==== INFORMATION GIVEN

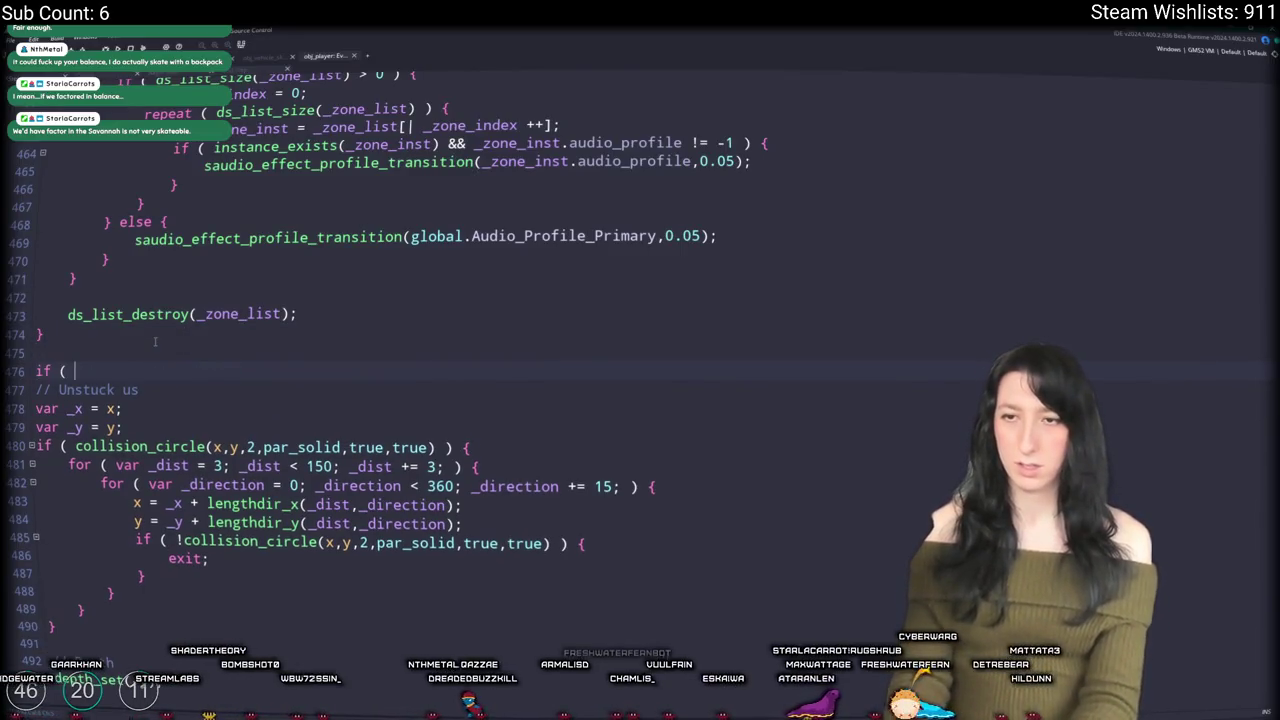
type("vehicle_instance == noone )  {")
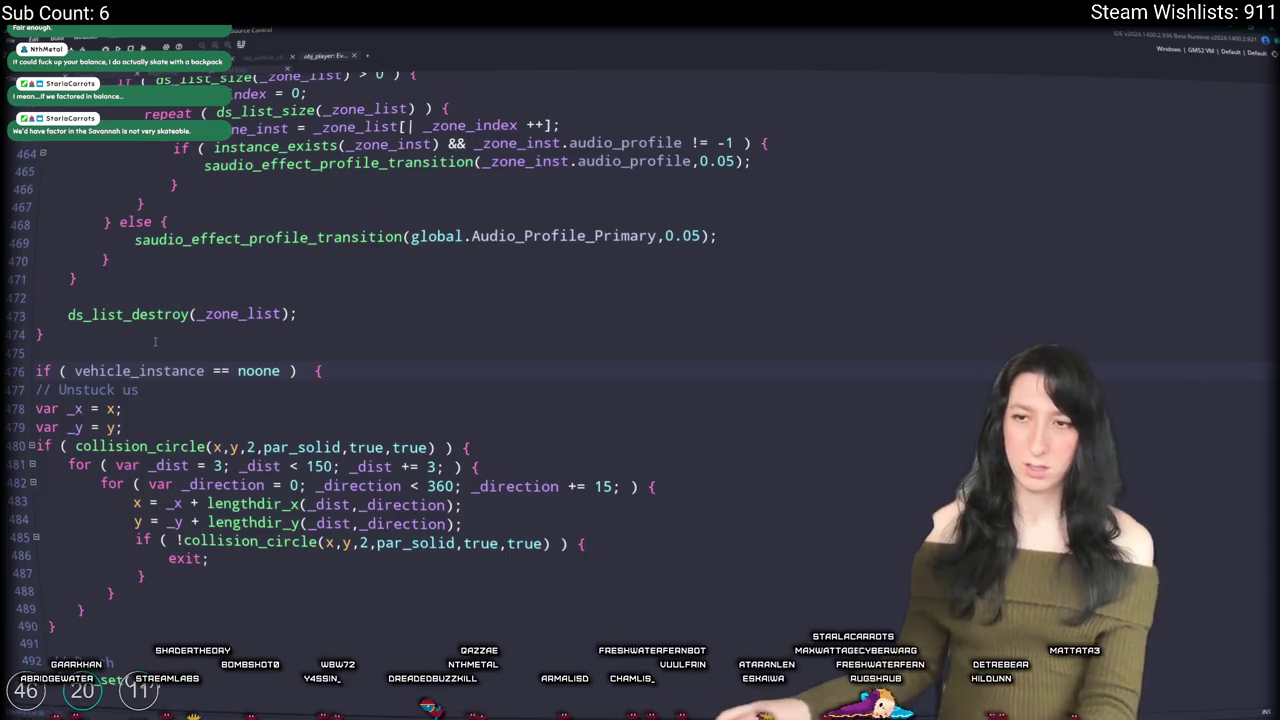
key("ctrl+BackSpace")
key("ctrl+BackSpace")
key("ctrl+BackSpace")
key("BackSpace")
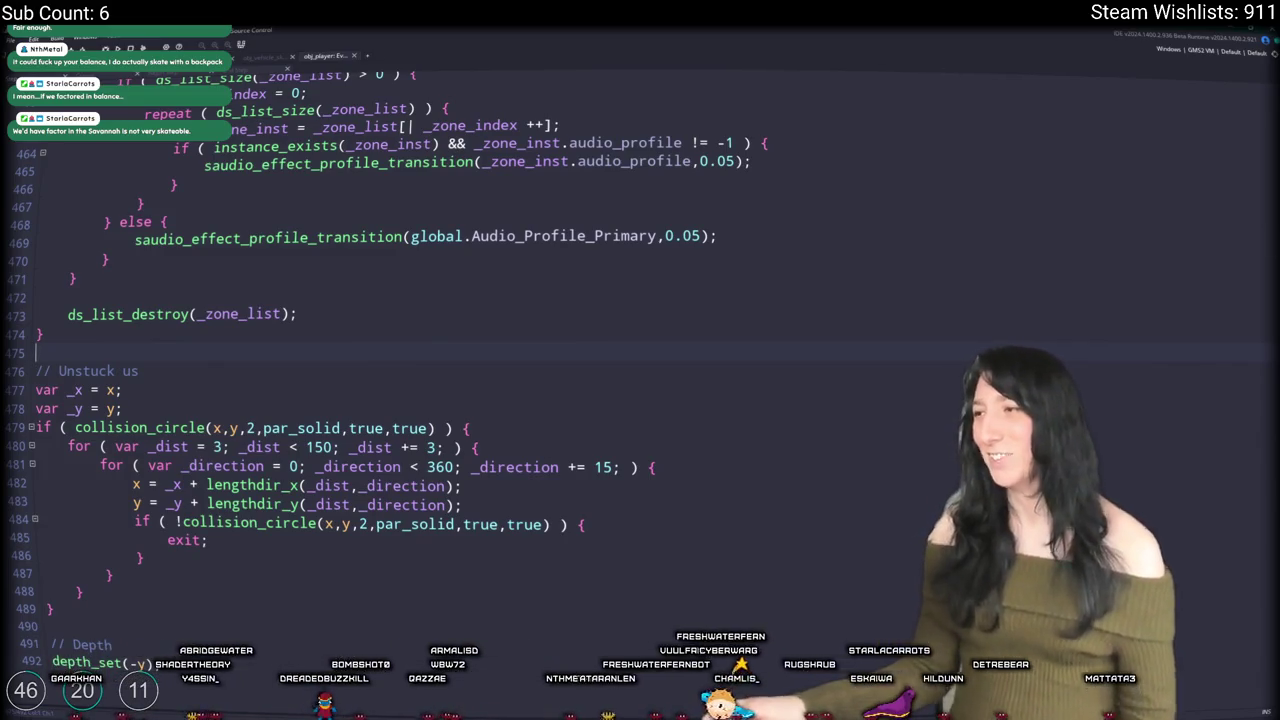
Step: Scroll through obj_player's events and switch between its code tabs to the movement code
scroll(1271, 418, "up", 20)
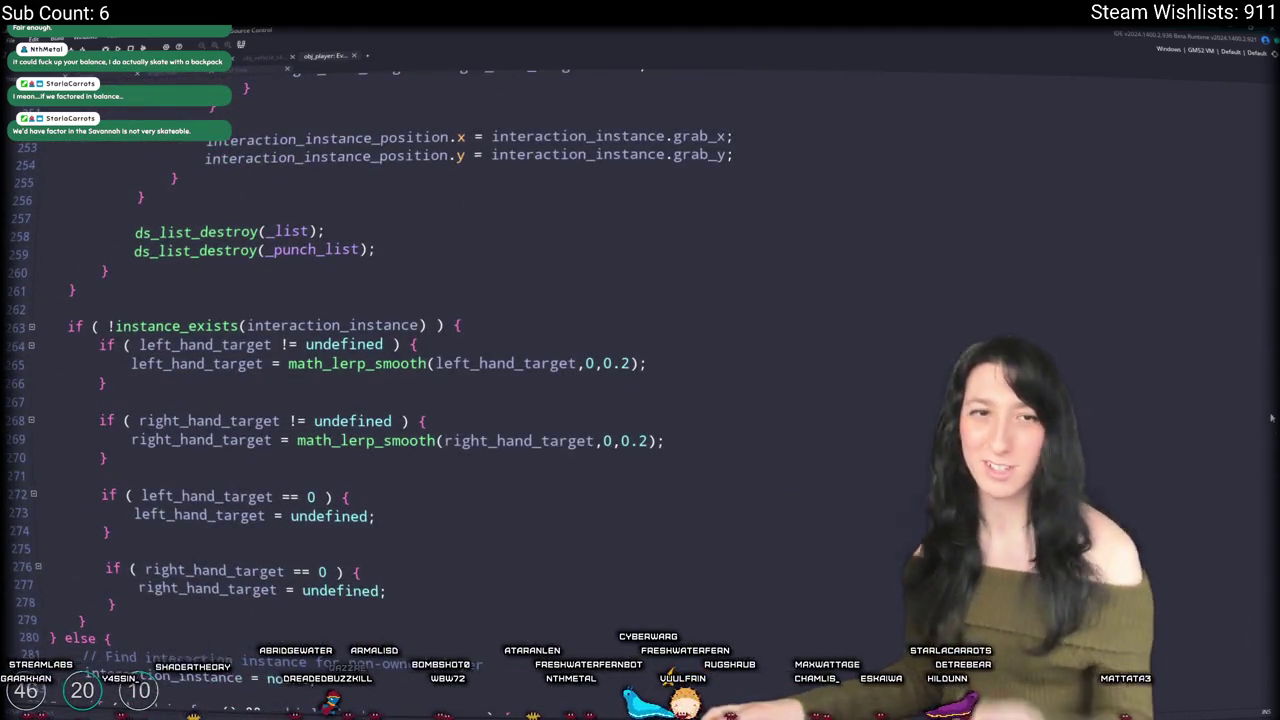
scroll(1270, 418, "up", 10)
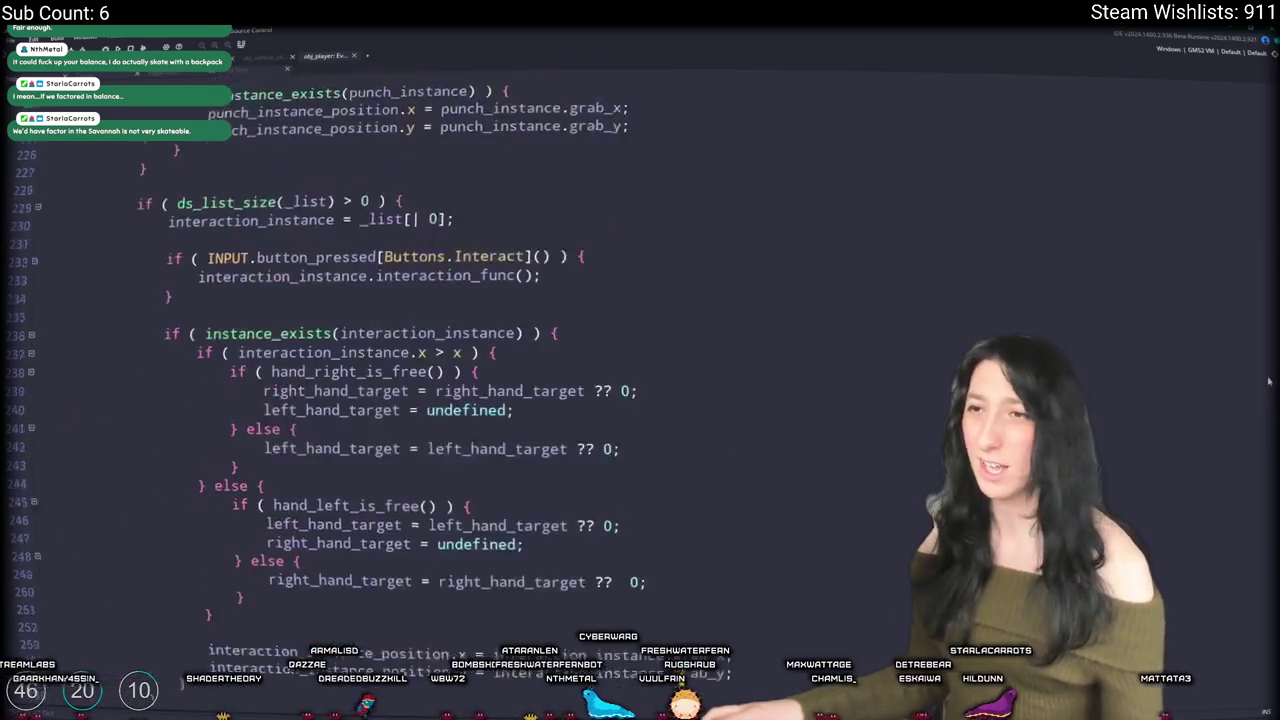
scroll(1267, 360, "up", 15)
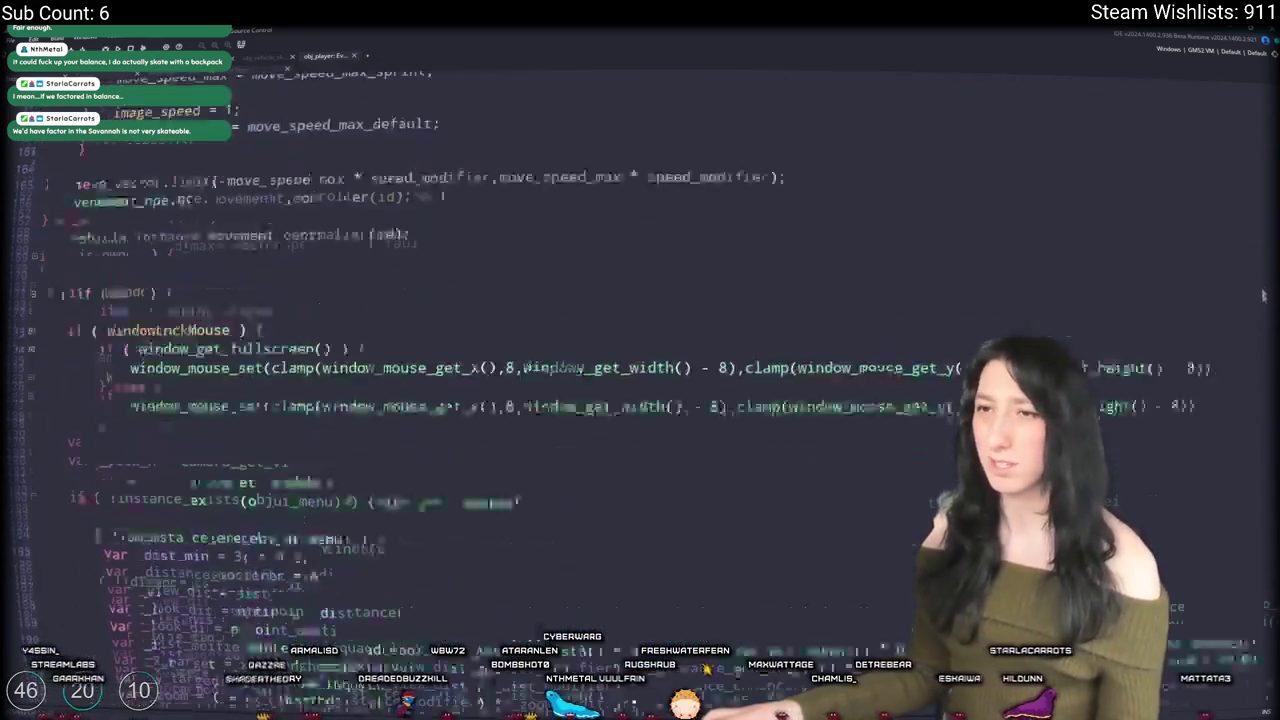
scroll(1262, 270, "up", 5)
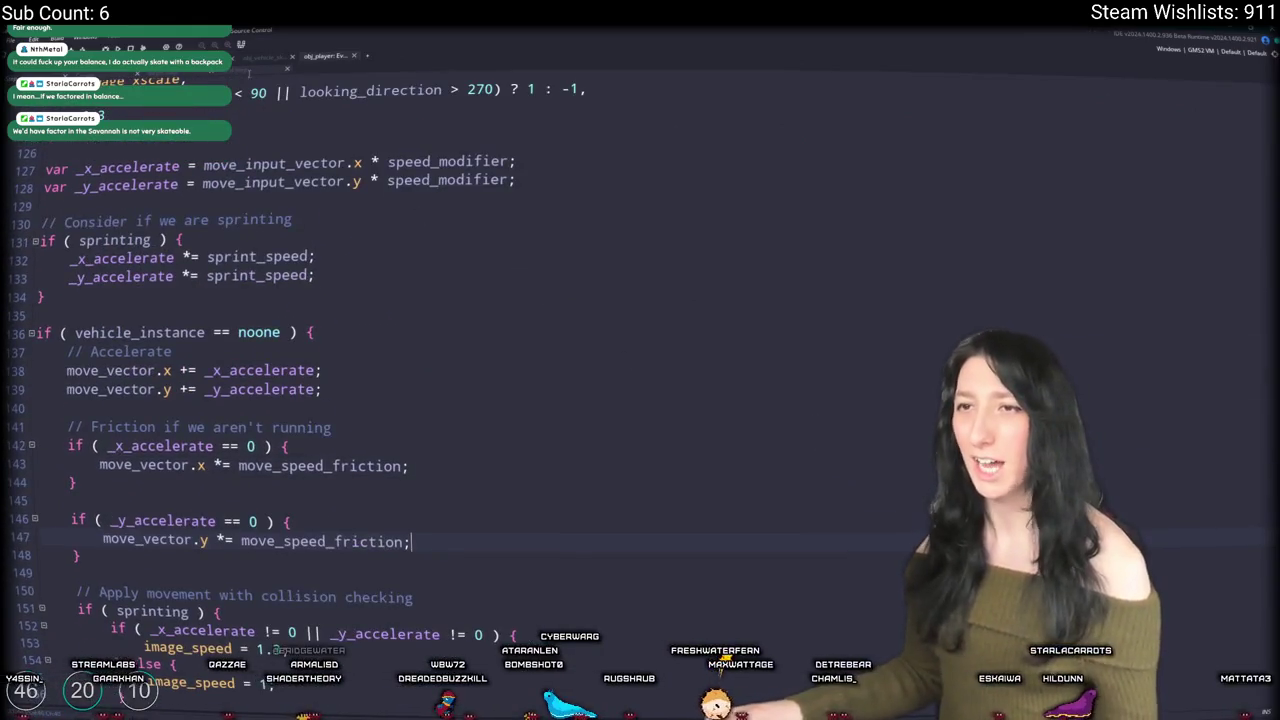
scroll(118, 73, "up", 10)
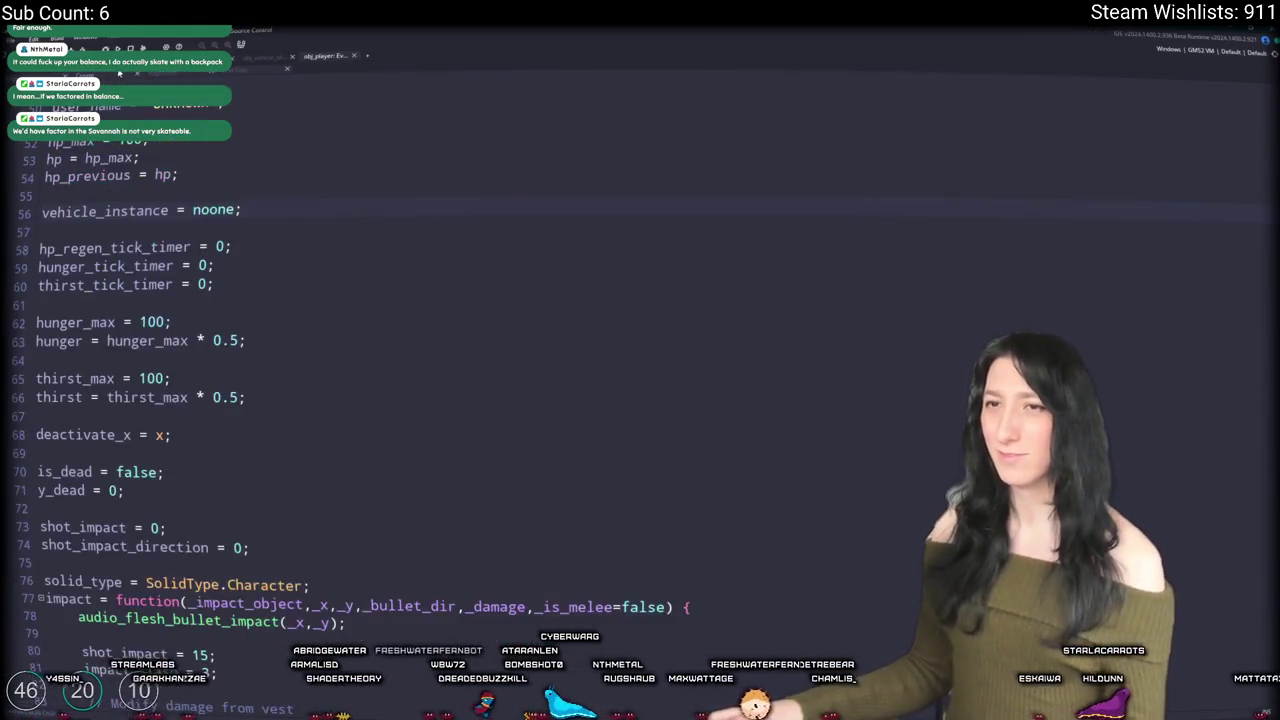
scroll(174, 79, "down", 10)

========

→ PROMPT
The material above should be repeated word for word, with every picture omitted.

→ TASK ANSWER
type("vehicle_instance == noone )  {")
key("ctrl+BackSpace")
key("ctrl+BackSpace")
key("ctrl+BackSpace")
key("BackSpace")
Step: Scroll through obj_player's events and switch between its code tabs to the movement code
scroll(1271, 418, "up", 20)
scroll(1270, 418, "up", 10)
scroll(1267, 360, "up", 15)
scroll(1262, 270, "up", 5)
scroll(118, 73, "up", 10)
scroll(174, 79, "down", 10)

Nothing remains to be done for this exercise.